EXERCISE OBJECTIVE:
Extract all lines that hold "наркозом" from the records below.

Page-level text extractions
********
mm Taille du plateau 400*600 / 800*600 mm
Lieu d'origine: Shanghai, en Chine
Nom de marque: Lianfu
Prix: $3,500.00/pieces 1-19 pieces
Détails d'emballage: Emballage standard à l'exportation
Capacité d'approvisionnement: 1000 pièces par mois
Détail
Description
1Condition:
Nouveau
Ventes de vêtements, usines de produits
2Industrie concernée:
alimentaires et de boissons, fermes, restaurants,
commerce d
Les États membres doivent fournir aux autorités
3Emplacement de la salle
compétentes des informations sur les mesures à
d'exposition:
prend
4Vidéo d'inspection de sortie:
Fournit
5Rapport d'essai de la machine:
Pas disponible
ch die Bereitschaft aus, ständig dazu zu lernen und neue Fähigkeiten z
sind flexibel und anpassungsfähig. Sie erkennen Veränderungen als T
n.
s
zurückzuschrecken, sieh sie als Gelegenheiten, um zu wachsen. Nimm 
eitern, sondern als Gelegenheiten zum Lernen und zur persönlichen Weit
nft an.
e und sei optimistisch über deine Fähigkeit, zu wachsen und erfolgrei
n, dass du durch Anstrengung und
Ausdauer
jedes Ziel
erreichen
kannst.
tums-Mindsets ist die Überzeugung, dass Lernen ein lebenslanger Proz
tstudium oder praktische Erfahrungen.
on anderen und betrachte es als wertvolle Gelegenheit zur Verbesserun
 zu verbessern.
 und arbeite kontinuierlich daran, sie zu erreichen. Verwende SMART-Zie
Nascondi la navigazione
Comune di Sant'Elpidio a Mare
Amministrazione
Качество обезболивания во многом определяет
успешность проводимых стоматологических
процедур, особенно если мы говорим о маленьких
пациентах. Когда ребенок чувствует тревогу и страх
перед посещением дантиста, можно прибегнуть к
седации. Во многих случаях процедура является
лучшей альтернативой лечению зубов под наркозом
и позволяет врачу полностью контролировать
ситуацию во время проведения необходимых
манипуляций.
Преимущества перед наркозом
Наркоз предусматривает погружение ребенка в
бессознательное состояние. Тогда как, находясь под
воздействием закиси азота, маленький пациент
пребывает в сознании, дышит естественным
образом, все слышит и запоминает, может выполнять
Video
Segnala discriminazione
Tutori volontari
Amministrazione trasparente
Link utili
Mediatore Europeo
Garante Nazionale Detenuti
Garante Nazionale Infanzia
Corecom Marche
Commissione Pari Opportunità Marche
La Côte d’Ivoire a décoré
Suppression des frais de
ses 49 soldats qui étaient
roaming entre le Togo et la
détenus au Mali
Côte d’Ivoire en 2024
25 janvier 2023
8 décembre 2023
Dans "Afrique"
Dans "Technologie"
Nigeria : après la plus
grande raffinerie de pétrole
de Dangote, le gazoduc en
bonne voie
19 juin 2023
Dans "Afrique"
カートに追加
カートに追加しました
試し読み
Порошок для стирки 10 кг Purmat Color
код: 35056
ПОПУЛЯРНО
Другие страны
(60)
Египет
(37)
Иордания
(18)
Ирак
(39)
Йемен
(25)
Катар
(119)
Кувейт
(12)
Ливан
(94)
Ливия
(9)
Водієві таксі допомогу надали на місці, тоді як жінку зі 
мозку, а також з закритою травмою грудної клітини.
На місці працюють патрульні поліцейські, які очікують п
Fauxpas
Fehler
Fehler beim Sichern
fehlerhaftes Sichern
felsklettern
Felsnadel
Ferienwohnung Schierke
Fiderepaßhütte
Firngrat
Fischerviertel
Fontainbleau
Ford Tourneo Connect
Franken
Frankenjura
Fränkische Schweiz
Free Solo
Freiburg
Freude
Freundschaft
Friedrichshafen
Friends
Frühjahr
********
ANSWER:
лучшей альтернативой лечению зубов под наркозом
Преимущества перед наркозом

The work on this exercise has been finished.